Here we go again...the mythical "pilot shortage" which does not now exist, and never did.
 
I agree that right now us pilots are a dime a dozen, but...

I go with the "dry up from below and above theory". Soon (in the next couple of years) most of the older pilots are going to retire. If the market and their 401ks recover, that might happen sooner.
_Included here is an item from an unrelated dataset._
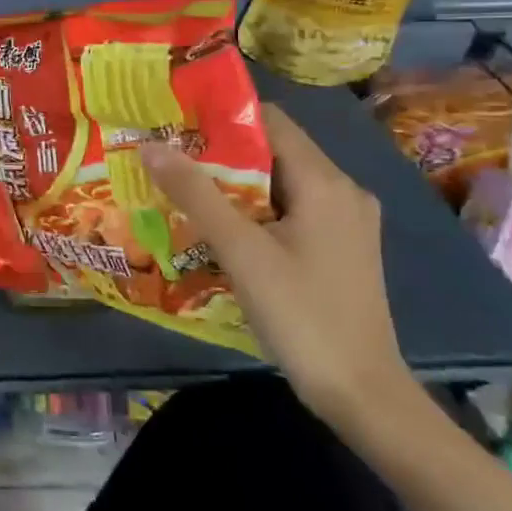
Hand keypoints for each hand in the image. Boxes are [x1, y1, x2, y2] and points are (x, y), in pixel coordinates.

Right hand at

At the same time,domestic flight instruction is down AT LEAST 30 percent. Most instruction I am seeing is overwhelmingly for international students, not domestic.Sallie Mae cut everyone off, even the GI bill dosent finance flight training. In addition, much of the new generation dosent have quite the patience to wait 15 years of maybe longer to make some real money. Not when they can go into engineering or heathcare. So where is the new batch of people going to come from?
 
I've been hearing about the "shortage" for 30 years.....mins go skinny from time to time, but still hard to get a good job. Pay rates for a guy starting out with a B.S. degree=B.S. wages.
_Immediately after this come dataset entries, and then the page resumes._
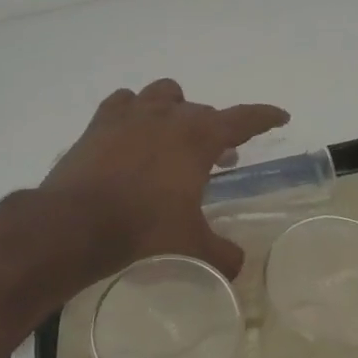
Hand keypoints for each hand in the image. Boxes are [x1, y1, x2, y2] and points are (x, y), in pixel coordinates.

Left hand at [41, 79, 288, 281]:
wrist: (77, 223)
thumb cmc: (143, 229)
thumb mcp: (191, 245)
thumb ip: (221, 253)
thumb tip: (238, 264)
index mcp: (199, 137)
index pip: (244, 119)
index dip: (265, 117)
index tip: (280, 116)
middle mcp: (169, 115)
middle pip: (203, 111)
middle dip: (215, 131)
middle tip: (218, 157)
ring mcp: (132, 114)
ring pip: (164, 93)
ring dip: (176, 109)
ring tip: (173, 134)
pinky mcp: (101, 122)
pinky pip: (124, 102)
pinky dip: (134, 111)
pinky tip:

The real problem is pilots....we need protection from ourselves, were willing to take it because we love what we do. Fix that and the problem is solved.
 
The whole concept of a pilot shortage is laughable, especially for the next few to several years. IMO we have 1000's of pilots who are currently underemployed. We have 1000's of pilots who are unemployed. We have 1000's of pilots currently back in the military who would gladly come back to the airlines if airline CEO's would simply stop beating their pilots about the head and shoulders. And we probably have 1000's of pilots with a wallet full of ratings who are working in various other non-aviation professions who would gladly make the jump to the cockpit if only a reasonable, professional wage were to be paid. Further, I fly with "old" guys all the time and I'll tell you what- these guys ARE NOT going to retire before age 65, whether the market recovers or not, for various reasons, most of which involving the fact that they wouldn't have had enough money to retire at age 60 even if the market hadn't crashed.
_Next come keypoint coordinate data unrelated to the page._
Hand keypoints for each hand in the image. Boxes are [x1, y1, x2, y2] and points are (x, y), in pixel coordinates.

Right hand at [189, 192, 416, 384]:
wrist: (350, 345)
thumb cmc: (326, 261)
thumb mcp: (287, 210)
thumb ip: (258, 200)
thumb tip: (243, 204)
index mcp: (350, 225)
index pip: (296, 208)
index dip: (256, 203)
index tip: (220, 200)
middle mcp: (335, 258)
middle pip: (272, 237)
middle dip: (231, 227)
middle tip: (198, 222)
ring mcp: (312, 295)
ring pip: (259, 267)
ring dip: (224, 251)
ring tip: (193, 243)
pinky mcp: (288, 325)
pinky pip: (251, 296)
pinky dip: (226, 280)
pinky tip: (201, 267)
As posted above and as many will post below, we've been hearing of a "pilot shortage" for decades. The only times we have had close to a "shortage" is when regional airlines couldn't hire 20K/year pilots during good economic times. We all know that isn't a shortage- that's just a lack of pilots wanting to work for poverty wages. Had that wage been bumped up to 40k or 50k a year (certainly a reasonable entry level wage for an airline pilot and affordable by the airlines and the flying public), they would have had a HR department flooded with applicants.

Regardless, most problems, including a real "pilot shortage" problem can easily and quickly be fixed by economics. Pay a wage that allows an employee to service the debt required to obtain this profession -or ANY profession for that matter- and the banks will loan money and guys will choose to become pilots, or accountants, or IT guys, or whatever. Pay guys 20K/year, take their pensions, destroy their quality of life, cut the pay at the top end of the profession that serves as the "carrot" to entice young professionals to endure the hardships early in their profession and you reap what you sew.
 
Pay guys 20K/year, take their pensions, destroy their quality of life, cut the pay at the top end of the profession that serves as the "carrot" to entice young professionals to endure the hardships early in their profession and you reap what you sew.